INFORMATION SUPPLIED:
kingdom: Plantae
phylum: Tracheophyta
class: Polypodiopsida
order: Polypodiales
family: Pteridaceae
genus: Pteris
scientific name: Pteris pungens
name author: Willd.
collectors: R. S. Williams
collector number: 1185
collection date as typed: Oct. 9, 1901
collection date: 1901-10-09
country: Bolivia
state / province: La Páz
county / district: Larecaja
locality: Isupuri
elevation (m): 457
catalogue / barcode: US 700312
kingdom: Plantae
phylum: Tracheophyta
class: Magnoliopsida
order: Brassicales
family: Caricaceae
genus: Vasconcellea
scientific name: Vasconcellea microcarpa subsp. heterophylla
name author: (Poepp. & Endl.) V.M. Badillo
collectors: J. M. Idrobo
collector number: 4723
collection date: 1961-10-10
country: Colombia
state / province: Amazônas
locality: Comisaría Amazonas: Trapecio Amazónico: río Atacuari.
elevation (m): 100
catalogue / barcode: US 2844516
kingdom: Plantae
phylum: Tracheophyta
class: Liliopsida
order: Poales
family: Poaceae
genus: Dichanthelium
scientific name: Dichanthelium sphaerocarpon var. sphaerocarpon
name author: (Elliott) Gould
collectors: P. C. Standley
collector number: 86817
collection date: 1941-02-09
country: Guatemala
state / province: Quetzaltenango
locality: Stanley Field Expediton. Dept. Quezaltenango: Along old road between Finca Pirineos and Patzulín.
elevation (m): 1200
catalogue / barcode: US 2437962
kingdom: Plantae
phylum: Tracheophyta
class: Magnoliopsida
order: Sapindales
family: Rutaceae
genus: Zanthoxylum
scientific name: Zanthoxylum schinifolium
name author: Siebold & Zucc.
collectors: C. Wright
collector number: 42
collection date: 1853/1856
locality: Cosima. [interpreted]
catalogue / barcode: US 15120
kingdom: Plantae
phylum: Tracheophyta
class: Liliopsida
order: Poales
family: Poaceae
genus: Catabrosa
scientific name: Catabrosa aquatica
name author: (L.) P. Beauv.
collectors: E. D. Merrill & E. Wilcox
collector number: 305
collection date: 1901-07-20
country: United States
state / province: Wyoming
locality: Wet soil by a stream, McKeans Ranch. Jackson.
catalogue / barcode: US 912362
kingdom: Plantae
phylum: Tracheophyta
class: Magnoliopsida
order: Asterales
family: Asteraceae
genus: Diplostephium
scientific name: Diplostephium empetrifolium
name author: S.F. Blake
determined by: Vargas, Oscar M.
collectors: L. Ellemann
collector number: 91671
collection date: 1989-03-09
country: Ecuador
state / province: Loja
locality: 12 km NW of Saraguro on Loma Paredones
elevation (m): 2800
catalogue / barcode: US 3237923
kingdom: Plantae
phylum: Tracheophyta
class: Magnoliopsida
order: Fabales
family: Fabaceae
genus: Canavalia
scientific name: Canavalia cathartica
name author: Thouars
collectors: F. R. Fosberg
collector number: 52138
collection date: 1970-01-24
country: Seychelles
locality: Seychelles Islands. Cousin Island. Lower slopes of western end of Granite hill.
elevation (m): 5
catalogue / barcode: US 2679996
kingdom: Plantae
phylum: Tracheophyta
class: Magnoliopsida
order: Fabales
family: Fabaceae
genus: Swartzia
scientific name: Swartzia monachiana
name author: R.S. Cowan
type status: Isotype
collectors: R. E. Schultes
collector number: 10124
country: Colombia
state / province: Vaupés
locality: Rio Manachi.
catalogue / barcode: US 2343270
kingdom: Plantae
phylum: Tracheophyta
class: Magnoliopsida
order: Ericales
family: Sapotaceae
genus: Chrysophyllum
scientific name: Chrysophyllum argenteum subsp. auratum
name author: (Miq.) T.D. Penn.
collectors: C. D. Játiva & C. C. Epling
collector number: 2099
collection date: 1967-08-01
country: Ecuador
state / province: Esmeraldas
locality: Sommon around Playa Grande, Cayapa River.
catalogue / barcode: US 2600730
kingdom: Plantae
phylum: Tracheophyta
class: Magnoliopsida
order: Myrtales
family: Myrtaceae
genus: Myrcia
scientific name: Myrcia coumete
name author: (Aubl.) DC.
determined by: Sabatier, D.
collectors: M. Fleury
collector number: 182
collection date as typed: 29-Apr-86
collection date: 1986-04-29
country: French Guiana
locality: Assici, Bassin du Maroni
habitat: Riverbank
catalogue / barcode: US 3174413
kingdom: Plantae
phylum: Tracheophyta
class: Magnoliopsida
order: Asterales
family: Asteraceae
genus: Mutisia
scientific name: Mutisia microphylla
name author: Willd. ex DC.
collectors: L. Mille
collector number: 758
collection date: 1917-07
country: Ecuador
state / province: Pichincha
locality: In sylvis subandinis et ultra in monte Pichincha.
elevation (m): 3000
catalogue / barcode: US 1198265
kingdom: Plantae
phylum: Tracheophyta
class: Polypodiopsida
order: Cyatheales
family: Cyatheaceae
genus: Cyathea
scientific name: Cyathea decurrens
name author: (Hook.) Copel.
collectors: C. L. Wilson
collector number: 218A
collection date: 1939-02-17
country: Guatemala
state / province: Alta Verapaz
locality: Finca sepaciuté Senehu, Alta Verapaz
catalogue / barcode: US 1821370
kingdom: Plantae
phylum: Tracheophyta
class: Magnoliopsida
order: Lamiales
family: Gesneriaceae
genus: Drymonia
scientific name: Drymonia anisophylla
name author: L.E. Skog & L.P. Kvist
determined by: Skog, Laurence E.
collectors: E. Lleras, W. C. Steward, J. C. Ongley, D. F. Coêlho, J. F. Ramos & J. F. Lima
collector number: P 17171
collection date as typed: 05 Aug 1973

WRITTEN TASK: Put every line of the material into a JSON list of strings, one string per line, leaving out blank lines.

WRITTEN RESPONSE:
[
  "kingdom: Plantae",
  "phylum: Tracheophyta",
  "class: Polypodiopsida",
  "order: Polypodiales",
  "family: Pteridaceae",
  "genus: Pteris",
  "scientific name: Pteris pungens",
  "name author: Willd.",
  "collectors: R. S. Williams",
  "collector number: 1185",
  "collection date as typed: Oct. 9, 1901",
  "collection date: 1901-10-09",
  "country: Bolivia",
  "state / province: La Páz",
  "county / district: Larecaja",
  "locality: Isupuri",
  "elevation (m): 457",
  "catalogue / barcode: US 700312",
  "kingdom: Plantae",
  "phylum: Tracheophyta",
  "class: Magnoliopsida",
  "order: Brassicales",
  "family: Caricaceae",
  "genus: Vasconcellea",
  "scientific name: Vasconcellea microcarpa subsp. heterophylla",
  "name author: (Poepp. & Endl.) V.M. Badillo",
  "collectors: J. M. Idrobo",
  "collector number: 4723",
  "collection date: 1961-10-10",
  "country: Colombia",
  "state / province: Amazônas",
  "locality: Comisaría Amazonas: Trapecio Amazónico: río Atacuari.",
  "elevation (m): 100",
  "catalogue / barcode: US 2844516",
  "kingdom: Plantae",
  "phylum: Tracheophyta",
  "class: Liliopsida",
  "order: Poales",
  "family: Poaceae",
  "genus: Dichanthelium",
  "scientific name: Dichanthelium sphaerocarpon var. sphaerocarpon",
  "name author: (Elliott) Gould",
  "collectors: P. C. Standley",
  "collector number: 86817",
  "collection date: 1941-02-09",
  "country: Guatemala",
  "state / province: Quetzaltenango",
  "locality: Stanley Field Expediton. Dept. Quezaltenango: Along old road between Finca Pirineos and Patzulín.",
  "elevation (m): 1200",
  "catalogue / barcode: US 2437962",
  "kingdom: Plantae",
  "phylum: Tracheophyta",
  "class: Magnoliopsida",
  "order: Sapindales",
  "family: Rutaceae",
  "genus: Zanthoxylum",
  "scientific name: Zanthoxylum schinifolium",
  "name author: Siebold & Zucc.",
  "collectors: C. Wright",
  "collector number: 42",
  "collection date: 1853/1856",
  "locality: Cosima. [interpreted]",
  "catalogue / barcode: US 15120",
  "kingdom: Plantae",
  "phylum: Tracheophyta",
  "class: Liliopsida",
  "order: Poales",
  "family: Poaceae",
  "genus: Catabrosa",
  "scientific name: Catabrosa aquatica",
  "name author: (L.) P. Beauv.",
  "collectors: E. D. Merrill & E. Wilcox",
  "collector number: 305",
  "collection date: 1901-07-20",
  "country: United States",
  "state / province: Wyoming",
  "locality: Wet soil by a stream, McKeans Ranch. Jackson.",
  "catalogue / barcode: US 912362",
  "kingdom: Plantae",
  "phylum: Tracheophyta",
  "class: Magnoliopsida",
  "order: Asterales",
  "family: Asteraceae",
  "genus: Diplostephium",
  "scientific name: Diplostephium empetrifolium",
  "name author: S.F. Blake",
  "determined by: Vargas, Oscar M.",
  "collectors: L. Ellemann",
  "collector number: 91671",
  "collection date: 1989-03-09",
  "country: Ecuador",
  "state / province: Loja",
  "locality: 12 km NW of Saraguro on Loma Paredones",
  "elevation (m): 2800",
  "catalogue / barcode: US 3237923",
  "kingdom: Plantae",
  "phylum: Tracheophyta",
  "class: Magnoliopsida",
  "order: Fabales",
  "family: Fabaceae",
  "genus: Canavalia",
  "scientific name: Canavalia cathartica",
  "name author: Thouars",
  "collectors: F. R. Fosberg",
  "collector number: 52138",
  "collection date: 1970-01-24",
  "country: Seychelles",
  "locality: Seychelles Islands. Cousin Island. Lower slopes of western end of Granite hill.",
  "elevation (m): 5",
  "catalogue / barcode: US 2679996",
  "kingdom: Plantae",
  "phylum: Tracheophyta",
  "class: Magnoliopsida",
  "order: Fabales",
  "family: Fabaceae",
  "genus: Swartzia",
  "scientific name: Swartzia monachiana",
  "name author: R.S. Cowan",
  "type status: Isotype",
  "collectors: R. E. Schultes",
  "collector number: 10124",
  "country: Colombia",
  "state / province: Vaupés",
  "locality: Rio Manachi.",
  "catalogue / barcode: US 2343270",
  "kingdom: Plantae",
  "phylum: Tracheophyta",
  "class: Magnoliopsida",
  "order: Ericales",
  "family: Sapotaceae",
  "genus: Chrysophyllum",
  "scientific name: Chrysophyllum argenteum subsp. auratum",
  "name author: (Miq.) T.D. Penn.",
  "collectors: C. D. Játiva & C. C. Epling",
  "collector number: 2099",
  "collection date: 1967-08-01",
  "country: Ecuador",
  "state / province: Esmeraldas",
  "locality: Sommon around Playa Grande, Cayapa River.",
  "catalogue / barcode: US 2600730",
  "kingdom: Plantae",
  "phylum: Tracheophyta",
  "class: Magnoliopsida",
  "order: Myrtales",
  "family: Myrtaceae",
  "genus: Myrcia",
  "scientific name: Myrcia coumete",
  "name author: (Aubl.) DC.",
  "determined by: Sabatier, D.",
  "collectors: M. Fleury",
  "collector number: 182",
  "collection date as typed: 29-Apr-86",
  "collection date: 1986-04-29",
  "country: French Guiana",
  "locality: Assici, Bassin du Maroni",
  "habitat: Riverbank",
  "catalogue / barcode: US 3174413",
  "kingdom: Plantae",
  "phylum: Tracheophyta",
  "class: Magnoliopsida",
  "order: Asterales",
  "family: Asteraceae",
  "genus: Mutisia",
  "scientific name: Mutisia microphylla",
  "name author: Willd. ex DC.",
  "collectors: L. Mille",
  "collector number: 758",
  "collection date: 1917-07",
  "country: Ecuador",
  "state / province: Pichincha",
  "locality: In sylvis subandinis et ultra in monte Pichincha.",
  "elevation (m): 3000",
  "catalogue / barcode: US 1198265",
  "kingdom: Plantae",
  "phylum: Tracheophyta",
  "class: Polypodiopsida",
  "order: Cyatheales",
  "family: Cyatheaceae",
  "genus: Cyathea",
  "scientific name: Cyathea decurrens",
  "name author: (Hook.) Copel.",
  "collectors: C. L. Wilson",
  "collector number: 218A",
  "collection date: 1939-02-17",
  "country: Guatemala",
  "state / province: Alta Verapaz",
  "locality: Finca sepaciuté Senehu, Alta Verapaz",
  "catalogue / barcode: US 1821370",
  "kingdom: Plantae",
  "phylum: Tracheophyta",
  "class: Magnoliopsida",
  "order: Lamiales",
  "family: Gesneriaceae",
  "genus: Drymonia",
  "scientific name: Drymonia anisophylla",
  "name author: L.E. Skog & L.P. Kvist",
  "determined by: Skog, Laurence E.",
  "collectors: E. Lleras, W. C. Steward, J. C. Ongley, D. F. Coêlho, J. F. Ramos & J. F. Lima",
  "collector number: P 17171",
  "collection date as typed: 05 Aug 1973"
]